## RECORDS SUPPLIED
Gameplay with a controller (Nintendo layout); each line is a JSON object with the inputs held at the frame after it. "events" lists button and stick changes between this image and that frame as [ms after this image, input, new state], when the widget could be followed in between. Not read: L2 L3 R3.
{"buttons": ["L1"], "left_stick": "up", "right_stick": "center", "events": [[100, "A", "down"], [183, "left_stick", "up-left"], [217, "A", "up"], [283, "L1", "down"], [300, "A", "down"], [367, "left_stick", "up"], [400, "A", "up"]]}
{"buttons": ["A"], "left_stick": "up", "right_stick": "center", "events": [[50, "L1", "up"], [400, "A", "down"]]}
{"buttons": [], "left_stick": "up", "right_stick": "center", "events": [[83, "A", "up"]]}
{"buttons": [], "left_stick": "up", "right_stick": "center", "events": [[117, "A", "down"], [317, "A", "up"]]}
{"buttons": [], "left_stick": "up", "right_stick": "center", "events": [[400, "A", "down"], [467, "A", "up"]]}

## YOUR OBJECTIVE
Could you copy out every record above exactly as it appears?

## EXERCISE RESULT
Gameplay with a controller (Nintendo layout); each line is a JSON object with the inputs held at the frame after it. "events" lists button and stick changes between this image and that frame as [ms after this image, input, new state], when the widget could be followed in between. Not read: L2 L3 R3.
{"buttons": ["L1"], "left_stick": "up", "right_stick": "center", "events": [[100, "A", "down"], [183, "left_stick", "up-left"], [217, "A", "up"], [283, "L1", "down"], [300, "A", "down"], [367, "left_stick", "up"], [400, "A", "up"]]}
{"buttons": ["A"], "left_stick": "up", "right_stick": "center", "events": [[50, "L1", "up"], [400, "A", "down"]]}
{"buttons": [], "left_stick": "up", "right_stick": "center", "events": [[83, "A", "up"]]}
{"buttons": [], "left_stick": "up", "right_stick": "center", "events": [[117, "A", "down"], [317, "A", "up"]]}
{"buttons": [], "left_stick": "up", "right_stick": "center", "events": [[400, "A", "down"], [467, "A", "up"]]}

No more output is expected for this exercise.